:: WHAT NEEDS TO BE DONE ::
Return all lines below containing the word "meeting".
____ SUPPLIED DATA
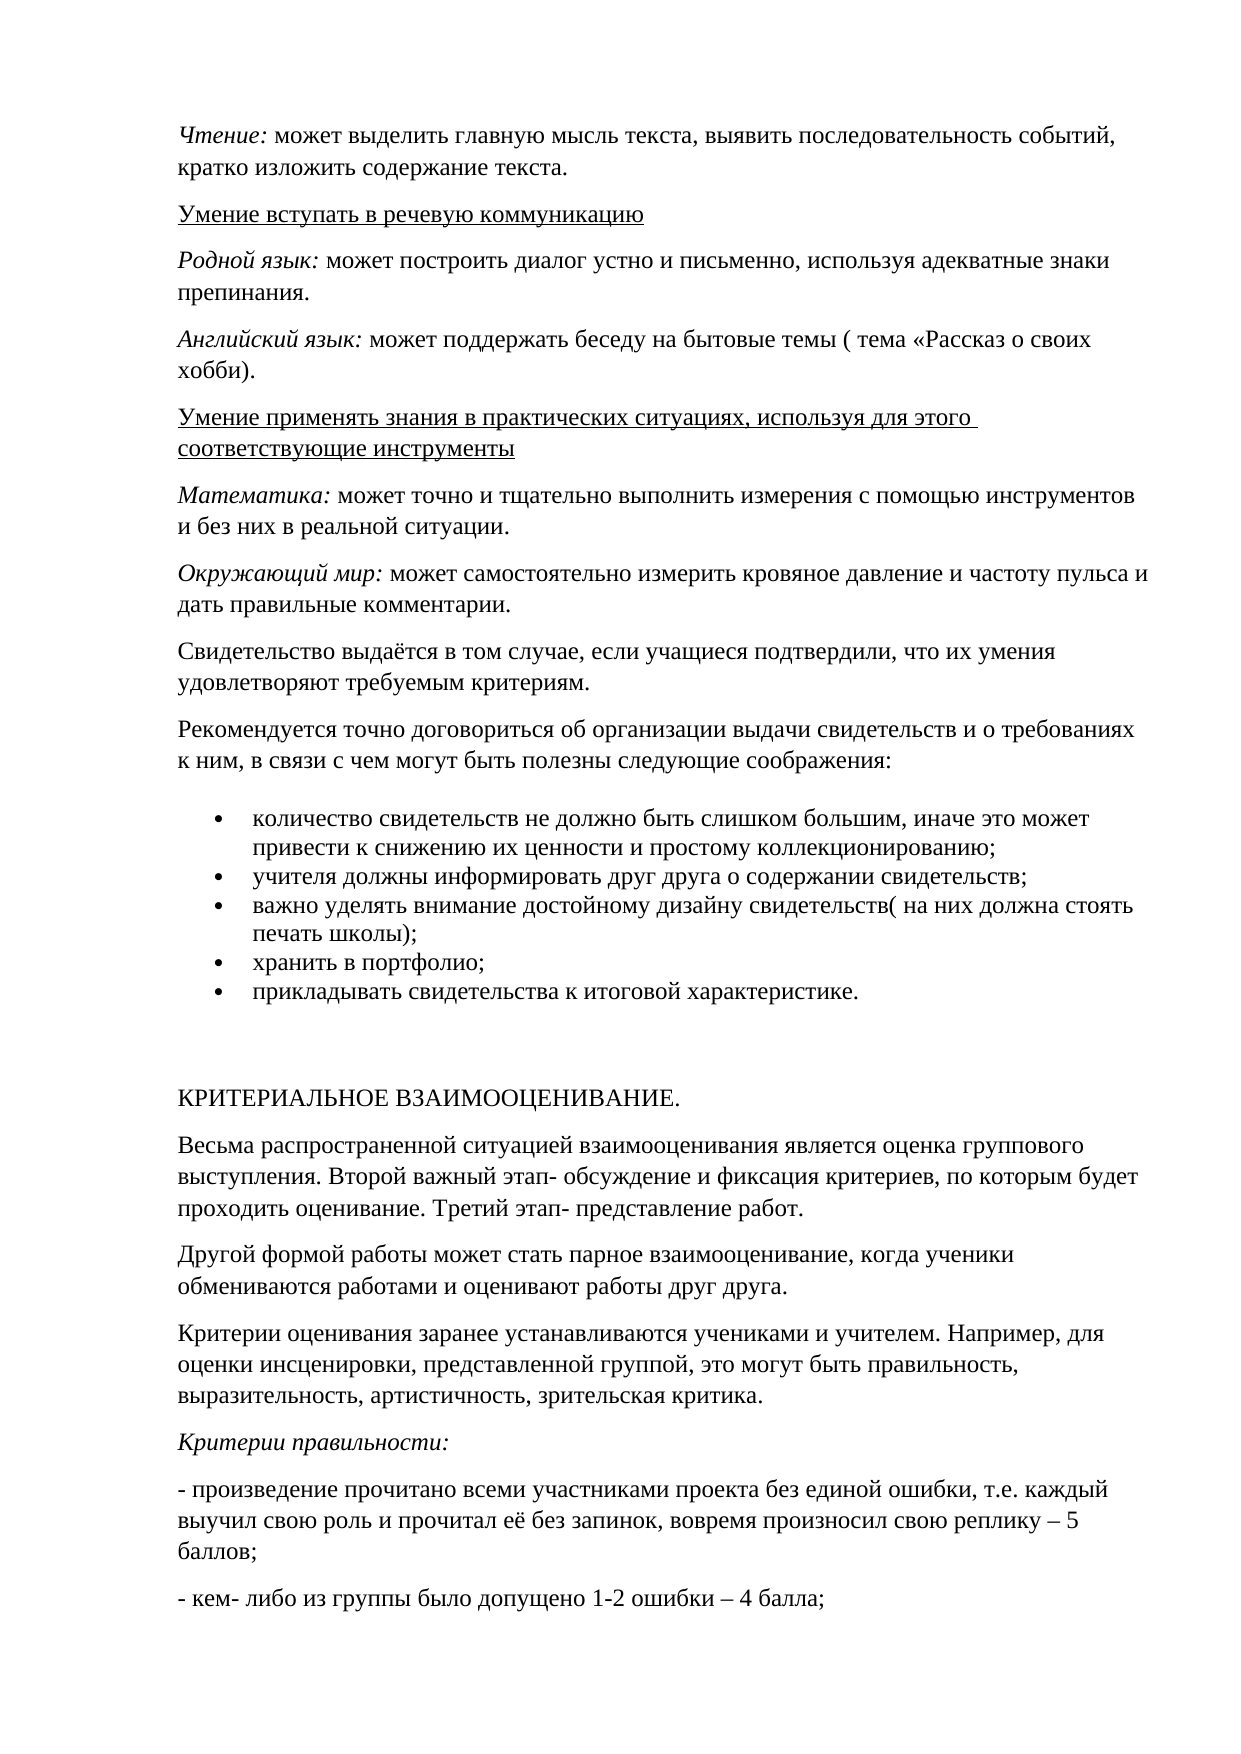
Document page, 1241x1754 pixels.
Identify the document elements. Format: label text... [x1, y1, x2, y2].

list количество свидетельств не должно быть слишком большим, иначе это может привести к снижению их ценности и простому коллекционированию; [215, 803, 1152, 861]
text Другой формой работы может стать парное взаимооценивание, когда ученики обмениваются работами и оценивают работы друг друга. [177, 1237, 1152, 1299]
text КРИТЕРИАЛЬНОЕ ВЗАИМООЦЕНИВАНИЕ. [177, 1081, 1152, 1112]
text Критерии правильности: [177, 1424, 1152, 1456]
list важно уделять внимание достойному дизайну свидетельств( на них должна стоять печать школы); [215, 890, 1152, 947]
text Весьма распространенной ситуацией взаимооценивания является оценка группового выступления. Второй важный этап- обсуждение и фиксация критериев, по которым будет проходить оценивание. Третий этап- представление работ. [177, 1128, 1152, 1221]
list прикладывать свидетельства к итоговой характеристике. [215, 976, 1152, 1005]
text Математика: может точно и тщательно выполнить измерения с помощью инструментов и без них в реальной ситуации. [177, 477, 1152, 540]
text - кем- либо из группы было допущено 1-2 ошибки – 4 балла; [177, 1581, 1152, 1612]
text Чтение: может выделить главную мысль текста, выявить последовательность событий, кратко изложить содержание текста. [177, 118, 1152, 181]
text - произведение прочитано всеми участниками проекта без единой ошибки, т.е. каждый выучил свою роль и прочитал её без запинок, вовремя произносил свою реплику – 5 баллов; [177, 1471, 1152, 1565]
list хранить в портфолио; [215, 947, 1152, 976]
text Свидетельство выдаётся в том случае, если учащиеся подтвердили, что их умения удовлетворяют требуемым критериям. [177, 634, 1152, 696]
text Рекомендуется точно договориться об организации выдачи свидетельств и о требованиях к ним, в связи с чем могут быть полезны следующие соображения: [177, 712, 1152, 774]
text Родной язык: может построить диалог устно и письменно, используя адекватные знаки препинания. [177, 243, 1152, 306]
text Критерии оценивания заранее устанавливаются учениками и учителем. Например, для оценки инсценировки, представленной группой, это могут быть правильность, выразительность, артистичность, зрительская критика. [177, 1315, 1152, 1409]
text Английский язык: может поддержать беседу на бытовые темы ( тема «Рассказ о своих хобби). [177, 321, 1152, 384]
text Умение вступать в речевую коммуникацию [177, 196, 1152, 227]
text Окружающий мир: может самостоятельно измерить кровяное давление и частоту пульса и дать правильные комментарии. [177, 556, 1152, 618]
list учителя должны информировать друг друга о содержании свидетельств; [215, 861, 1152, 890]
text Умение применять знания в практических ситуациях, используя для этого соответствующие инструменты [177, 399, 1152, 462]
________
____ SUPPLIED DATA
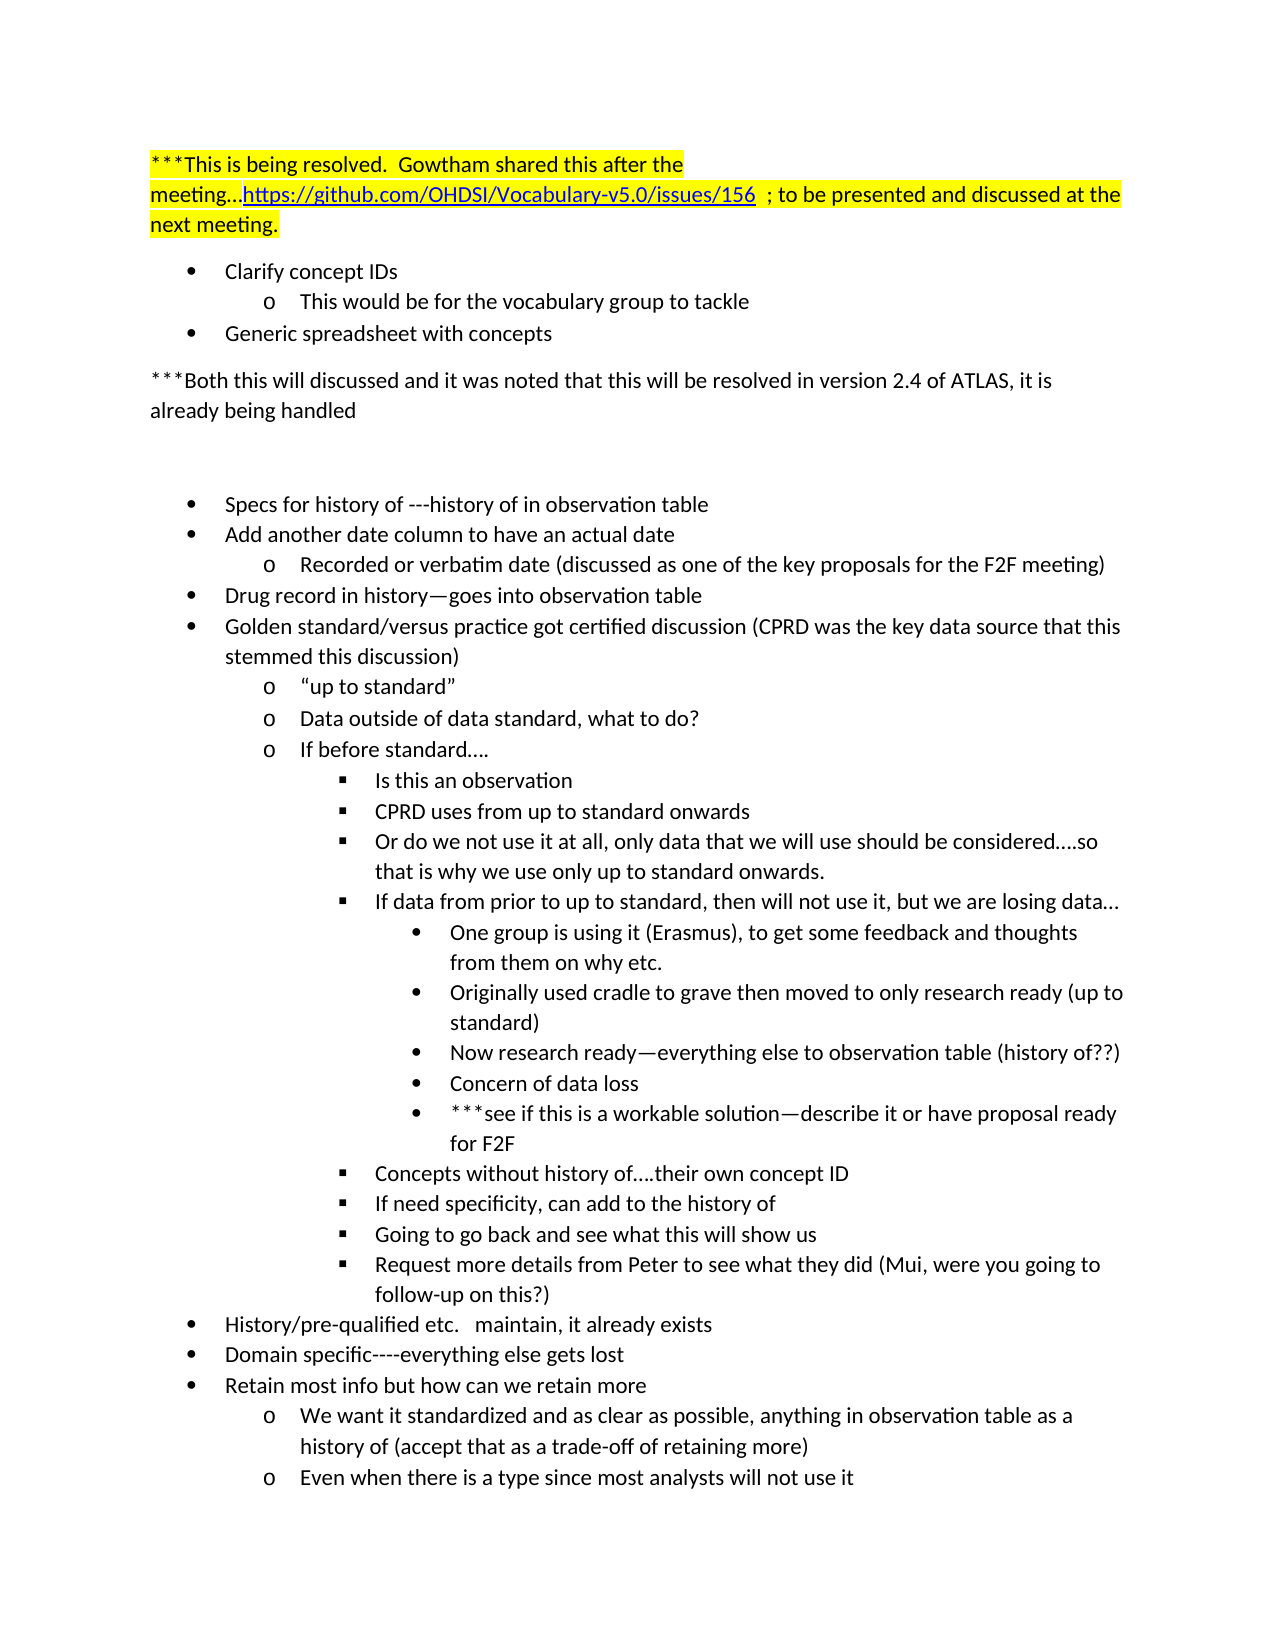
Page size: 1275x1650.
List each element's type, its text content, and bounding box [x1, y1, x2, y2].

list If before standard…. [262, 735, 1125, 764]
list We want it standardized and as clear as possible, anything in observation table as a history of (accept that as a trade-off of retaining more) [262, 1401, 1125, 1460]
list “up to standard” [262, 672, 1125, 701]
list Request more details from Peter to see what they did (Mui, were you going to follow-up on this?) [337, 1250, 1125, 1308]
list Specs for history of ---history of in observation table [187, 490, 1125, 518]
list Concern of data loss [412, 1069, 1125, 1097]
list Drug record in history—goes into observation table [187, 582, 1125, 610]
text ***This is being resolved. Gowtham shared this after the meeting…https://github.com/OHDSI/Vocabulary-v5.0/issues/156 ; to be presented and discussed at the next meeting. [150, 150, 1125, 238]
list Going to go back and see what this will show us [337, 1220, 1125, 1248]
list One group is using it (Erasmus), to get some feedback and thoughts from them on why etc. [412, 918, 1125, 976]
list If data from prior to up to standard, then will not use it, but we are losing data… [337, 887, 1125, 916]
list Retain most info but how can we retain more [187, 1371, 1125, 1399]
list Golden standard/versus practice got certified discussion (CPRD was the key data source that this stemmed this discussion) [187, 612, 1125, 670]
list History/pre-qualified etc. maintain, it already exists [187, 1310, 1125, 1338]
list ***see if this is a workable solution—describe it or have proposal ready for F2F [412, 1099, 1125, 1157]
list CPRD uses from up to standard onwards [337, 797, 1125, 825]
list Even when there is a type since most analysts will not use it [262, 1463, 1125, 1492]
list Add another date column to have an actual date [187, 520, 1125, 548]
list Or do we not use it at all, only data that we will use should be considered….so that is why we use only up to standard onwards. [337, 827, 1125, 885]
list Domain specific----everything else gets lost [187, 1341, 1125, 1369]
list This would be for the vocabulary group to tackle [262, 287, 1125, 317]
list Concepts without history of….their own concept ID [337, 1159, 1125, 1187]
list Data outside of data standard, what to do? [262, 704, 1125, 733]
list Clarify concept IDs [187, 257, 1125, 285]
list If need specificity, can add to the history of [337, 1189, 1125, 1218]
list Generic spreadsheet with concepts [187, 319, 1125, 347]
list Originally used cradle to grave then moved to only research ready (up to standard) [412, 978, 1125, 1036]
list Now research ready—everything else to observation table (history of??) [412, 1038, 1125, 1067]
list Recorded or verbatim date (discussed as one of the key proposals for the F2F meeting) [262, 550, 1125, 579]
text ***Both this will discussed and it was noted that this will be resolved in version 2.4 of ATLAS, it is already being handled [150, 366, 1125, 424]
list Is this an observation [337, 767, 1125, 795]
________
:: COMPLETED EXERCISE ::
text ***This is being resolved. Gowtham shared this after the meeting…https://github.com/OHDSI/Vocabulary-v5.0/issues/156 ; to be presented and discussed at the next meeting. [150, 150, 1125, 238]
list Recorded or verbatim date (discussed as one of the key proposals for the F2F meeting) [262, 550, 1125, 579]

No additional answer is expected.